Huh7 cells containing the HCV replicon were grown in cell culture medium in presence of varying concentration of epirubicin. The media and drug were changed everyday for 5 days. After 5 days of treatment the cells were lysed and total RNA extracted. The isolated RNA was then assayed for presence of HCV replication by Northern Blot analysis, using a HCV probe targeting the NS5B region of HCV. In addition, the hybridisation with the D-actin radiolabeled probe allowed the normalization of the results i.e. to assess the impact of drug on housekeeping gene expression.

The cell lines were treated everyday with epirubicin from concentration of 20 nM to 2 nM for 5 days and at the end of treatment RNA from the treated cells were isolated.
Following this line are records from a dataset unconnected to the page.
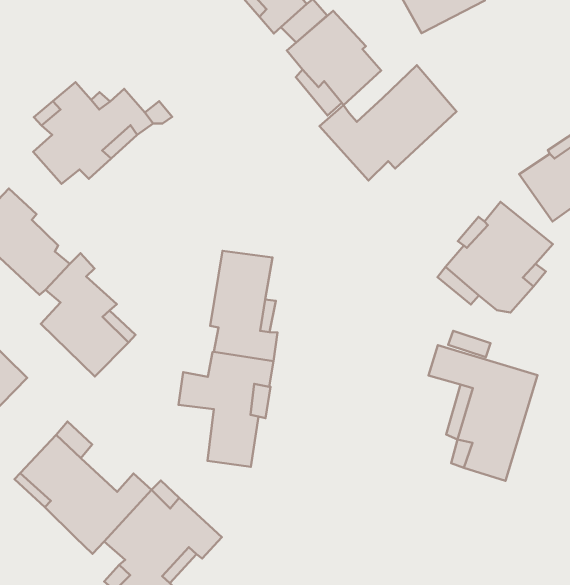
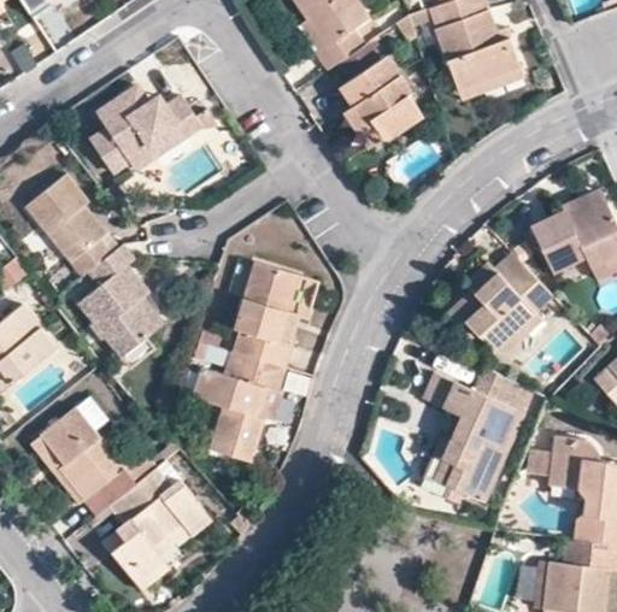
building: [320,65,457,181] -> none

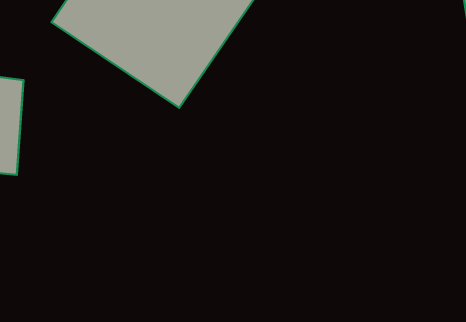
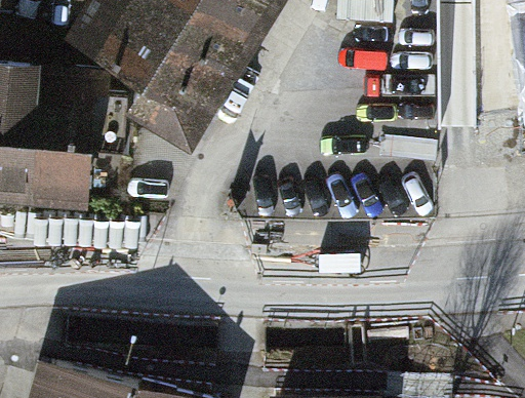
building: none -> [26,99,89,205]

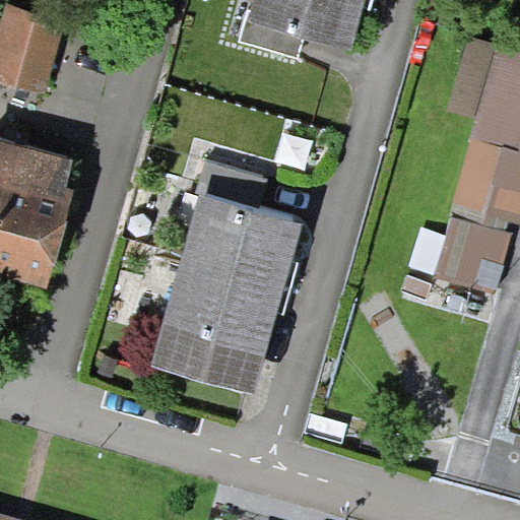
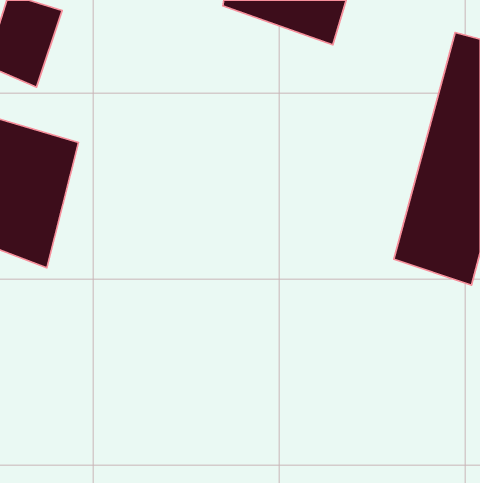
building: [149,183,307,388] -> none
The total RNA was then probed with a HCV specific probe using Northern blot analysis to detect the HCV RNA. The resulting blot was then exposed to phosphorimager densitometry and the viral replication quantified.
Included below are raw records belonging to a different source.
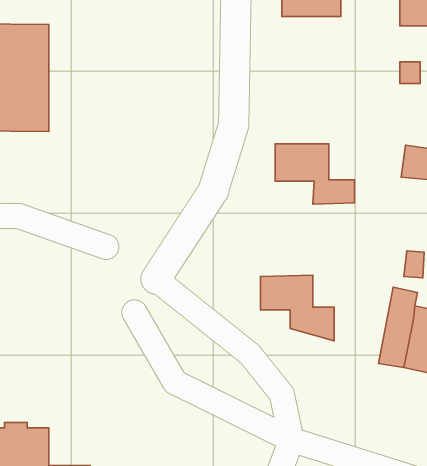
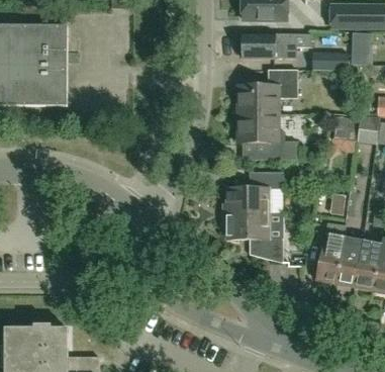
building: none -> [242,33,310,58]
building: none -> [237,70,297,114]
building: none -> [226,172,282,214]

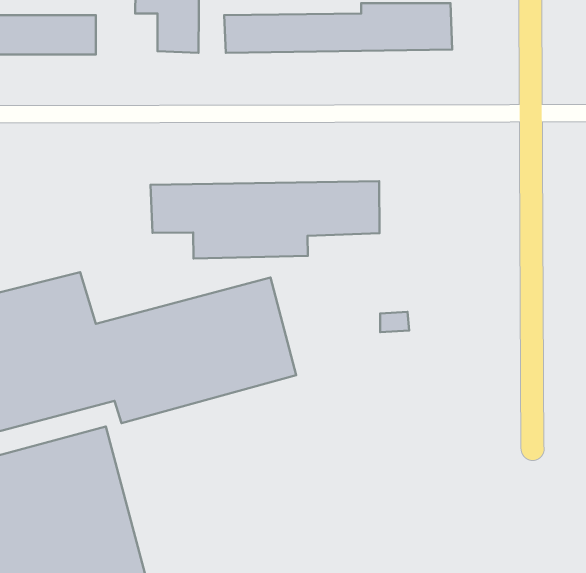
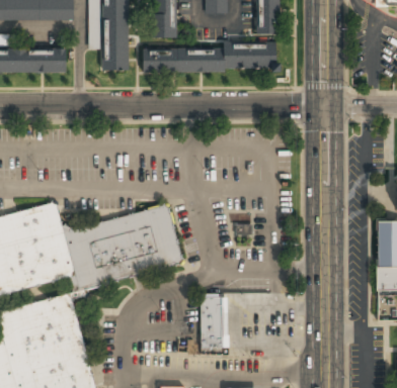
building: [150,181,380,258] -> none
building: none -> [200,298,223,350]

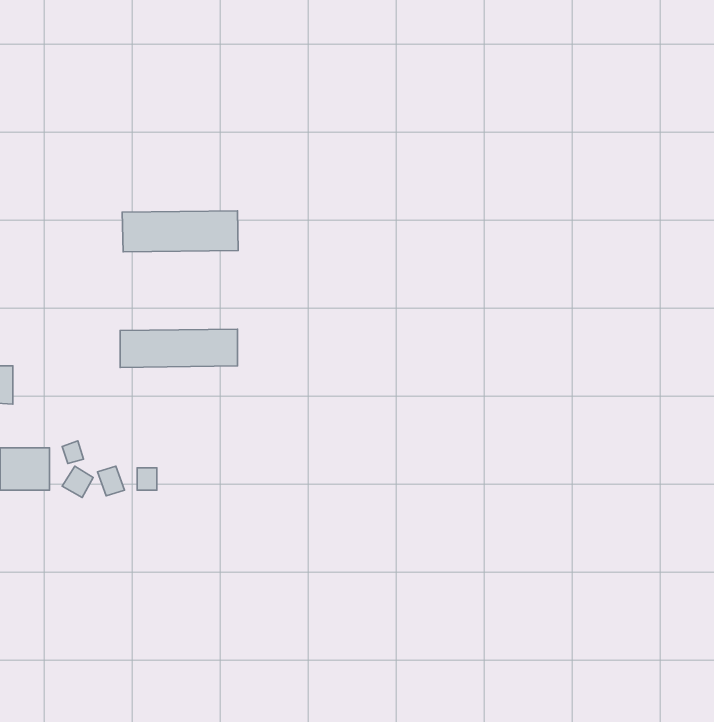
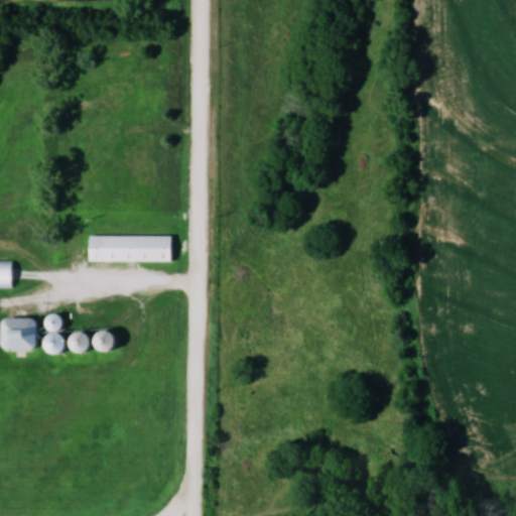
building: [122,211,238,252] -> none

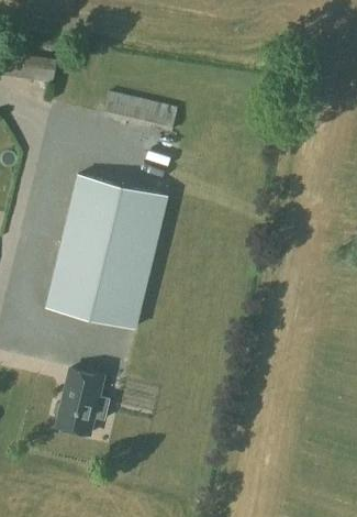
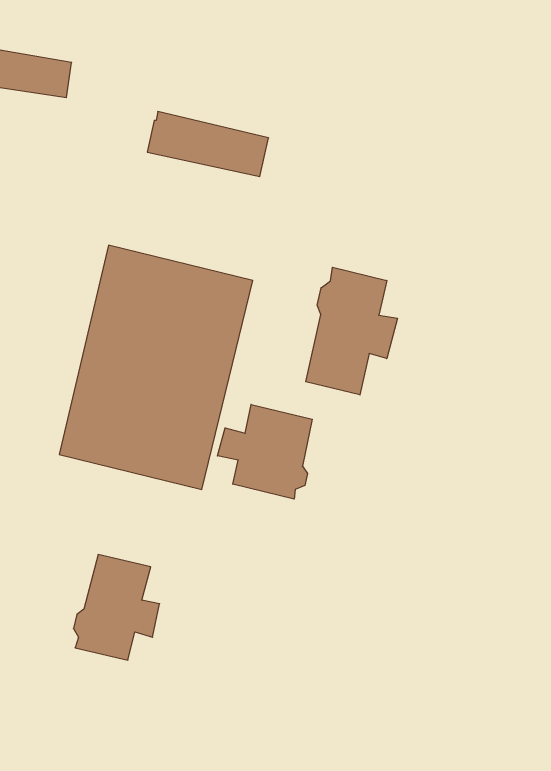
building: none -> [306,267,397,395]
building: none -> [217,404,312,499]

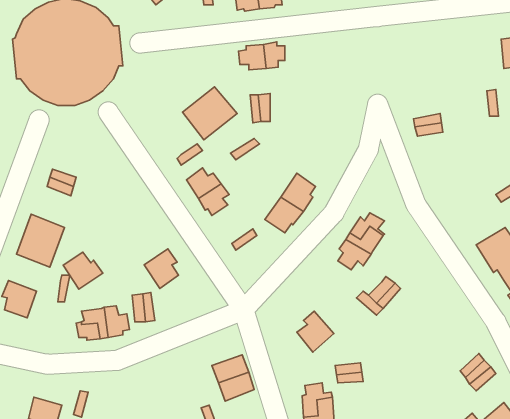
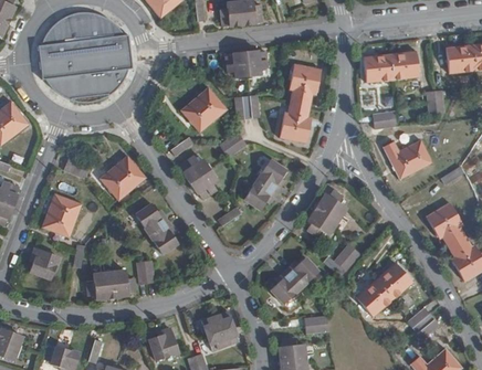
building: none -> [360,50,415,80]
building: none -> [279,64,318,144]
building: none -> [379,140,430,181]
building: none -> [99,156,143,198]
building: [63,252,103,289] -> [134,203,167,234]
building: none -> [289,260,323,292]
building: none -> [354,265,411,319]
building: none -> [148,327,176,358]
Results of analysis show that epirubicin at concentrations from 20 nM to 5 nM effectively inhibited of HCV replication in the subgenomic replicon system tested in vitro (Figure 1).

As illustrated in Figure 2, 50% inhibitory concentration (IC50) of epirubicin hydrochloride with regards to the anti-HCV activity measured in HCV replicon system was found to be extremely low since it was of about 3-5 nM, while its 50% cytotoxic concentration (CC50) in

Huh7 cells was > 0, 1 nM i.e. selectivity index equal to 25.

In this study we show for the first time that epirubicine hydrochloride, a well-known anti-tumour drug is also capable to exert anti-HCV effects at extremely low, nanomolar concentrations and should be regarded as extremely potent drug against HCV infections with some selectivity and lack of toxicity at cumulated antiviral doses equal to 1-100 mg/m ² of man (0,02 - 2mg; 0,0344 - 3,44 μM per body weight).